Registers and state information systems maintained by the State Enterprise Center of Registers that were affected during the personal data security breach:

    Electronic health services and collaboration infrastructure information system;
    Real estate register;
    Real estate cadastre;
    Register of Legal Entities;
    Population Register of the Republic of Lithuania;
    Register of seizure deeds;
    Mortgage Register of the Republic of Lithuania;
    Register of wills;
    Register of marriage contracts;
    Register of credentials;
    Register of incapacitated and restricted persons;
    Register of contracts;
    Information system for participants of legal entities;
    Bailiffs information system;
    License information system;
    Money Restriction Information System;
    Legal aid services information system;
    Registration service information system;
    Electronic signature and timestamp service;
    Register center document management system;
    Personnel administration system of the Register Center;
    Accounting software of the Register Center.

Considering that the State Enterprise Center of Registers is the data processor and / or data controller of these 22 registers and information systems, taking into account the level of development of technical possibilities, implementation costs and the nature, scope, context and objectives of data processing, as well as data processing costs. various risks and seriousness risks to the rights and freedoms of natural persons without appropriate technical and organizational measures to ensure a level of security commensurate with the risks, in breach of Article 32 (1) (b) and (c) BDAR and Article 83 (2) (a), (d) and The factors listed in points (g) (related to the nature, gravity, duration and scope of the data), which are to be recognized as aggravating the infringement of the State Enterprise Center of Registers, have been decided to impose an administrative fine on the State Enterprise Center of Registers.

Pursuant to the Law on the Legal Protection of Personal Data, an authority or body that violates the provisions of Article 83 (4) (a), (b) and (c) of the BDAR has the right to impose an administrative fine of up to 0.5 per cent of the authority or body's current year's budget and other gross annual income, but not more than thirty thousand euros.
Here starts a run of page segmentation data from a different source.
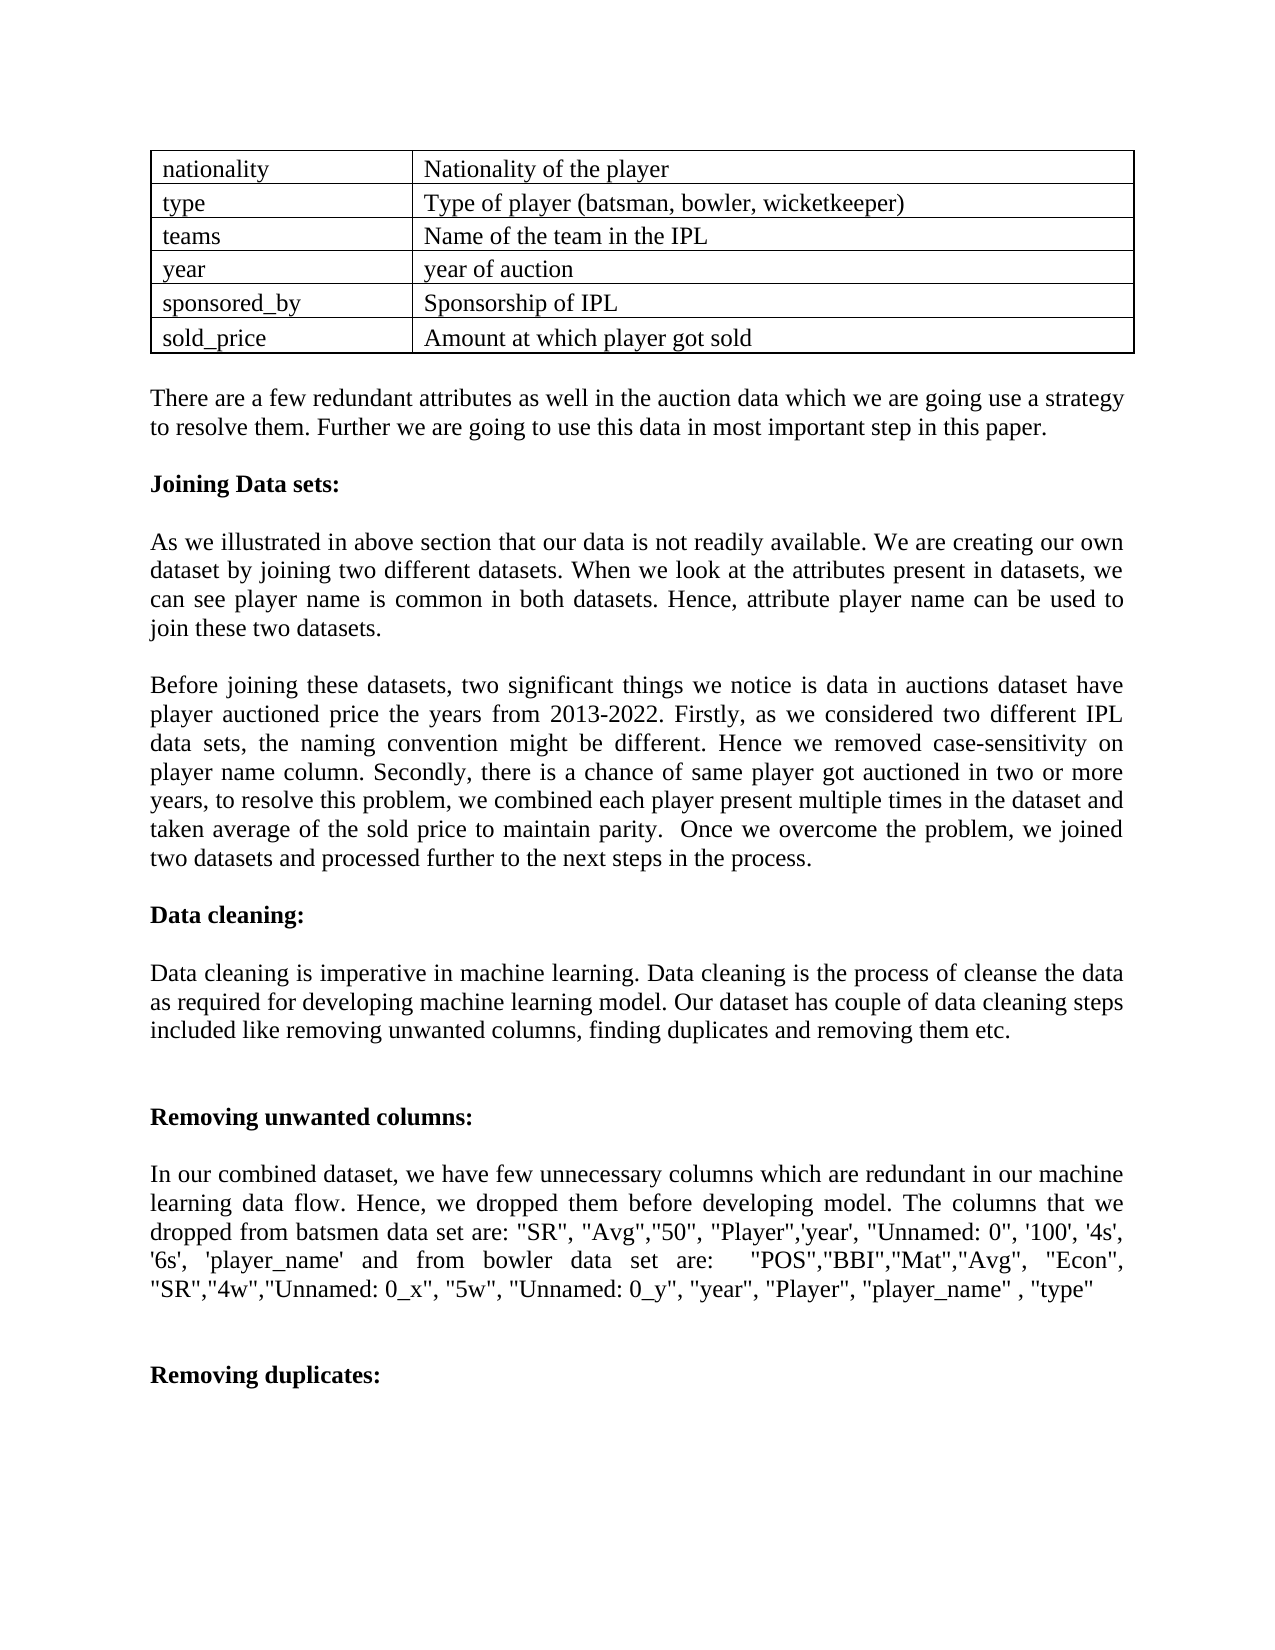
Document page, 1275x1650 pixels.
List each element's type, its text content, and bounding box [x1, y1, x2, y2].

table_cell nationality [152, 151, 412, 183]
text Joining Data sets: [150, 469, 1125, 498]
text In our combined dataset, we have few unnecessary columns which are redundant in our machine learning data flow. Hence, we dropped them before developing model. The columns that we dropped from batsmen data set are: "SR", "Avg","50", "Player",'year', "Unnamed: 0", '100', '4s', '6s', 'player_name' and from bowler data set are: "POS","BBI","Mat","Avg", "Econ", "SR","4w","Unnamed: 0_x", "5w", "Unnamed: 0_y", "year", "Player", "player_name" , "type" [150, 1159, 1125, 1303]
table_cell year of auction [413, 251, 1133, 283]
table_cell year [152, 251, 412, 283]
text Data cleaning: [150, 900, 1125, 929]
table_cell type [152, 184, 412, 217]
text There are a few redundant attributes as well in the auction data which we are going use a strategy to resolve them. Further we are going to use this data in most important step in this paper. [150, 383, 1125, 440]
table_cell Amount at which player got sold [413, 318, 1133, 352]
table_cell teams [152, 218, 412, 250]
table_cell sponsored_by [152, 284, 412, 317]
text Removing duplicates: [150, 1360, 1125, 1389]
text Data cleaning is imperative in machine learning. Data cleaning is the process of cleanse the data as required for developing machine learning model. Our dataset has couple of data cleaning steps included like removing unwanted columns, finding duplicates and removing them etc. [150, 958, 1125, 1044]
text Removing unwanted columns: [150, 1102, 1125, 1130]
text Before joining these datasets, two significant things we notice is data in auctions dataset have player auctioned price the years from 2013-2022. Firstly, as we considered two different IPL data sets, the naming convention might be different. Hence we removed case-sensitivity on player name column. Secondly, there is a chance of same player got auctioned in two or more years, to resolve this problem, we combined each player present multiple times in the dataset and taken average of the sold price to maintain parity. Once we overcome the problem, we joined two datasets and processed further to the next steps in the process. [150, 670, 1125, 872]
table_cell Nationality of the player [413, 151, 1133, 183]
table_cell Sponsorship of IPL [413, 284, 1133, 317]
text As we illustrated in above section that our data is not readily available. We are creating our own dataset by joining two different datasets. When we look at the attributes present in datasets, we can see player name is common in both datasets. Hence, attribute player name can be used to join these two datasets. [150, 527, 1125, 642]
table_cell Name of the team in the IPL [413, 218, 1133, 250]
table_cell sold_price [152, 318, 412, 352]
table_cell Type of player (batsman, bowler, wicketkeeper) [413, 184, 1133, 217]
In determining the amount of the administrative fine, VDAI took into account the mitigating factors listed in Article 83 (2) (b), (c), (e), (f) and (h) of the BDAR, ie lack of intent, efforts to close cooperation with the SDPI and the absence of previous violations of a similar nature. The SDPI also took into account that the State Enterprise Center of Registers, when implementing security measures, is dependent both on the data controller, the Ministry of Health of the Republic of Lithuania, and other institutions dealing with consolidation of state IT resources, and decided that the fine is a proportionate measure to to ensure compliance with the provisions of the BDAR in the future.

VDAI points out that ensuring the security of personal data is not only the duty of the data controller, but also the direct responsibility of the data processor provided for in Article 32 of the BDAR. The controller is directly liable for non-compliance or improper performance of this obligation.